▸ PROBLEM
Extract the text from each of the records below line by line. Keep every word in its original language and spelling.

╭──

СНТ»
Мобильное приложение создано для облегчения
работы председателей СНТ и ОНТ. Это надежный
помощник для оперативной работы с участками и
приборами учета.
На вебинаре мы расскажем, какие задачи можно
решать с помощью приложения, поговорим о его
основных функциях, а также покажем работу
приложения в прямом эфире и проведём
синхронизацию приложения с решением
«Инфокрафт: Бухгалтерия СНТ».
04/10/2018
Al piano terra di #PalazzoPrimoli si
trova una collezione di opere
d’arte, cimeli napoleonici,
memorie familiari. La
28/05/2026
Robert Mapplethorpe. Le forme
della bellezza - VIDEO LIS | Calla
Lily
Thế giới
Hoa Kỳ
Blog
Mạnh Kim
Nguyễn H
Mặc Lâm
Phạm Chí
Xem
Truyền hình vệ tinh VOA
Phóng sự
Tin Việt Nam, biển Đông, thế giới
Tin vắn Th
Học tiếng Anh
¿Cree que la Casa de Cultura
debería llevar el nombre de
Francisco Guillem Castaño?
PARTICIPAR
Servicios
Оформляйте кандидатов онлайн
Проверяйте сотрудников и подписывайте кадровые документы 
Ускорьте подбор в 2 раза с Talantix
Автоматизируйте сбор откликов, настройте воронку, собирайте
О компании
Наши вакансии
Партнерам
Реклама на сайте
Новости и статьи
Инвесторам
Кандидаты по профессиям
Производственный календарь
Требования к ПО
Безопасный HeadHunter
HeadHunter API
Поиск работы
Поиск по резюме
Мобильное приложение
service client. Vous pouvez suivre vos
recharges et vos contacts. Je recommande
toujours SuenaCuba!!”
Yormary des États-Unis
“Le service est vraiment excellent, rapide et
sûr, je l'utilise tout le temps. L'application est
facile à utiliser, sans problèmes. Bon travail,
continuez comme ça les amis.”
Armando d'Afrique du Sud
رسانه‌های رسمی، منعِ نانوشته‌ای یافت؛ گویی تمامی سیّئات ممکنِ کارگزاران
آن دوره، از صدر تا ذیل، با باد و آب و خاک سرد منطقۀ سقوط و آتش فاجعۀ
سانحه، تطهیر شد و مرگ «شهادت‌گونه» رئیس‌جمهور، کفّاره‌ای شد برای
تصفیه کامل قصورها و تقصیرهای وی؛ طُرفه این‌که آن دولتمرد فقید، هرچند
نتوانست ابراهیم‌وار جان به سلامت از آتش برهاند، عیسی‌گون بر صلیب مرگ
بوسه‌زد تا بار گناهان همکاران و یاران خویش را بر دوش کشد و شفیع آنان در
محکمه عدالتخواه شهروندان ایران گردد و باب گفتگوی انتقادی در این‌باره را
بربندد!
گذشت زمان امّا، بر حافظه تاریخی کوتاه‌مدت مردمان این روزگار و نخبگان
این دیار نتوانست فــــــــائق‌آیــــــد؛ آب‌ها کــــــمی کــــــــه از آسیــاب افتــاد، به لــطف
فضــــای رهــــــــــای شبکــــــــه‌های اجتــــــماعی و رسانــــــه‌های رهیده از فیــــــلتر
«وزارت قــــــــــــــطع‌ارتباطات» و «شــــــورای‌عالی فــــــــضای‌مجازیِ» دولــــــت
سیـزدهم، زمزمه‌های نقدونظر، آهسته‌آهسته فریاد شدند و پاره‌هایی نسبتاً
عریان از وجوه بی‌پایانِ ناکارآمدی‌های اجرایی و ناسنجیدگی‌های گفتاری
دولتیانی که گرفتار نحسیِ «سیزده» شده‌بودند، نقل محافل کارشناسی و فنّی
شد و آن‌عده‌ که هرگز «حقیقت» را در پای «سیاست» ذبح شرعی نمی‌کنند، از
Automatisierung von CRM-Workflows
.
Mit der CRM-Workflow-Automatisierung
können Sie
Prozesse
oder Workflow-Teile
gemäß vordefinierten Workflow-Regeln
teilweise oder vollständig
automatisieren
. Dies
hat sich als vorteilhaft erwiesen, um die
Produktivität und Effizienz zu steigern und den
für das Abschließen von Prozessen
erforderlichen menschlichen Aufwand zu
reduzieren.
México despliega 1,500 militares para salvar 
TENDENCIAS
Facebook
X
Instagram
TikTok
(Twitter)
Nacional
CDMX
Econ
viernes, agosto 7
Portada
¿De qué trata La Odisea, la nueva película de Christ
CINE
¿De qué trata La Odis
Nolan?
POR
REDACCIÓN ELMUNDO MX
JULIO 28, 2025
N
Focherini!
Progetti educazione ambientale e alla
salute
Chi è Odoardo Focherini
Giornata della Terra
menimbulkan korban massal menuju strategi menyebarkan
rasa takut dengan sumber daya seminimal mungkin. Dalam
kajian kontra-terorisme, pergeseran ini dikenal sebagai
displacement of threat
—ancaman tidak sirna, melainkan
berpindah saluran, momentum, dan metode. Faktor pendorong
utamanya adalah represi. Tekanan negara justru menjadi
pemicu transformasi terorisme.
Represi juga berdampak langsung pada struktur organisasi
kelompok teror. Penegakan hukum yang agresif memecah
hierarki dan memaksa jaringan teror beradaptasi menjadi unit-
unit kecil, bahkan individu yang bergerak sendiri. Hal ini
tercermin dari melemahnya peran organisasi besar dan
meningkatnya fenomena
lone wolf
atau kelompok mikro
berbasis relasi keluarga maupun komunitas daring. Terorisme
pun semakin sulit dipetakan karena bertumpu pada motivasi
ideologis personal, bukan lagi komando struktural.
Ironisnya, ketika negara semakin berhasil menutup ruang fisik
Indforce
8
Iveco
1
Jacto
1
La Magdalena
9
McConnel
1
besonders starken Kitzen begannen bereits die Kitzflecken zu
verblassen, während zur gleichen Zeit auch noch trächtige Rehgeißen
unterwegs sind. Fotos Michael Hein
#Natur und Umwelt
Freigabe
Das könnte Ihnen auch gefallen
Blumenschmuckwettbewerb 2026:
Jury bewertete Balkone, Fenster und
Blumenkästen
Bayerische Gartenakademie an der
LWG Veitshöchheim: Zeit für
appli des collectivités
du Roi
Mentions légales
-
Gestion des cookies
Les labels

╰──

▸ ANSWER TO THE EXERCISE
СНТ»
Мобильное приложение создано для облегчения
работы председателей СНТ и ОНТ. Это надежный
помощник для оперативной работы с участками и
приборами учета.
На вебинаре мы расскажем, какие задачи можно
решать с помощью приложения, поговорим о его
основных функциях, а также покажем работу
приложения в прямом эфире и проведём
синхронизацию приложения с решением
«Инфокрафт: Бухгалтерия СНТ».
04/10/2018
Al piano terra di #PalazzoPrimoli si
trova una collezione di opere
d’arte, cimeli napoleonici,
memorie familiari. La
28/05/2026
Robert Mapplethorpe. Le forme
della bellezza - VIDEO LIS | Calla
Lily
Thế giới
Hoa Kỳ
Blog
Mạnh Kim
Nguyễn H
Mặc Lâm
Phạm Chí
Xem
Truyền hình vệ tinh VOA
Phóng sự
Tin Việt Nam, biển Đông, thế giới
Tin vắn Th
Học tiếng Anh
¿Cree que la Casa de Cultura
debería llevar el nombre de
Francisco Guillem Castaño?
PARTICIPAR
Servicios
Оформляйте кандидатов онлайн
Проверяйте сотрудников и подписывайте кадровые документы 
Ускорьте подбор в 2 раза с Talantix
Автоматизируйте сбор откликов, настройте воронку, собирайте
О компании
Наши вакансии
Партнерам
Реклама на сайте
Новости и статьи
Инвесторам
Кандидаты по профессиям
Производственный календарь
Требования к ПО
Безопасный HeadHunter
HeadHunter API
Поиск работы
Поиск по резюме
Мобильное приложение
service client. Vous pouvez suivre vos
recharges et vos contacts. Je recommande
toujours SuenaCuba!!”
Yormary des États-Unis
“Le service est vraiment excellent, rapide et
sûr, je l'utilise tout le temps. L'application est
facile à utiliser, sans problèmes. Bon travail,
continuez comme ça les amis.”
Armando d'Afrique du Sud
رسانه‌های رسمی، منعِ نانوشته‌ای یافت؛ گویی تمامی سیّئات ممکنِ کارگزاران
آن دوره، از صدر تا ذیل، با باد و آب و خاک سرد منطقۀ سقوط و آتش فاجعۀ
سانحه، تطهیر شد و مرگ «شهادت‌گونه» رئیس‌جمهور، کفّاره‌ای شد برای
تصفیه کامل قصورها و تقصیرهای وی؛ طُرفه این‌که آن دولتمرد فقید، هرچند
نتوانست ابراهیم‌وار جان به سلامت از آتش برهاند، عیسی‌گون بر صلیب مرگ
بوسه‌زد تا بار گناهان همکاران و یاران خویش را بر دوش کشد و شفیع آنان در
محکمه عدالتخواه شهروندان ایران گردد و باب گفتگوی انتقادی در این‌باره را
بربندد!
گذشت زمان امّا، بر حافظه تاریخی کوتاه‌مدت مردمان این روزگار و نخبگان
این دیار نتوانست فــــــــائق‌آیــــــد؛ آب‌ها کــــــمی کــــــــه از آسیــاب افتــاد، به لــطف
فضــــای رهــــــــــای شبکــــــــه‌های اجتــــــماعی و رسانــــــه‌های رهیده از فیــــــلتر
«وزارت قــــــــــــــطع‌ارتباطات» و «شــــــورای‌عالی فــــــــضای‌مجازیِ» دولــــــت
سیـزدهم، زمزمه‌های نقدونظر، آهسته‌آهسته فریاد شدند و پاره‌هایی نسبتاً
عریان از وجوه بی‌پایانِ ناکارآمدی‌های اجرایی و ناسنجیدگی‌های گفتاری
دولتیانی که گرفتار نحسیِ «سیزده» شده‌بودند، نقل محافل کارشناسی و فنّی
شد و آن‌عده‌ که هرگز «حقیقت» را در پای «سیاست» ذبح شرعی نمی‌کنند، از
Automatisierung von CRM-Workflows
.
Mit der CRM-Workflow-Automatisierung
können Sie
Prozesse
oder Workflow-Teile
gemäß vordefinierten Workflow-Regeln
teilweise oder vollständig
automatisieren
. Dies
hat sich als vorteilhaft erwiesen, um die
Produktivität und Effizienz zu steigern und den
für das Abschließen von Prozessen
erforderlichen menschlichen Aufwand zu
reduzieren.
México despliega 1,500 militares para salvar 
TENDENCIAS
Facebook
X
Instagram
TikTok
(Twitter)
Nacional
CDMX
Econ
viernes, agosto 7
Portada
¿De qué trata La Odisea, la nueva película de Christ
CINE
¿De qué trata La Odis
Nolan?
POR
REDACCIÓN ELMUNDO MX
JULIO 28, 2025
N
Focherini!
Progetti educazione ambientale e alla
salute
Chi è Odoardo Focherini
Giornata della Terra
menimbulkan korban massal menuju strategi menyebarkan
rasa takut dengan sumber daya seminimal mungkin. Dalam
kajian kontra-terorisme, pergeseran ini dikenal sebagai
displacement of threat
—ancaman tidak sirna, melainkan
berpindah saluran, momentum, dan metode. Faktor pendorong
utamanya adalah represi. Tekanan negara justru menjadi
pemicu transformasi terorisme.
Represi juga berdampak langsung pada struktur organisasi
kelompok teror. Penegakan hukum yang agresif memecah
hierarki dan memaksa jaringan teror beradaptasi menjadi unit-
unit kecil, bahkan individu yang bergerak sendiri. Hal ini
tercermin dari melemahnya peran organisasi besar dan
meningkatnya fenomena
lone wolf
atau kelompok mikro
berbasis relasi keluarga maupun komunitas daring. Terorisme
pun semakin sulit dipetakan karena bertumpu pada motivasi
ideologis personal, bukan lagi komando struktural.
Ironisnya, ketika negara semakin berhasil menutup ruang fisik
Indforce
8
Iveco
1
Jacto
1
La Magdalena
9
McConnel
1
besonders starken Kitzen begannen bereits die Kitzflecken zu
verblassen, während zur gleichen Zeit auch noch trächtige Rehgeißen
unterwegs sind. Fotos Michael Hein
#Natur und Umwelt
Freigabe
Das könnte Ihnen auch gefallen
Blumenschmuckwettbewerb 2026:
Jury bewertete Balkone, Fenster und
Blumenkästen
Bayerische Gartenakademie an der
LWG Veitshöchheim: Zeit für
appli des collectivités
du Roi
Mentions légales
-
Gestion des cookies
Les labels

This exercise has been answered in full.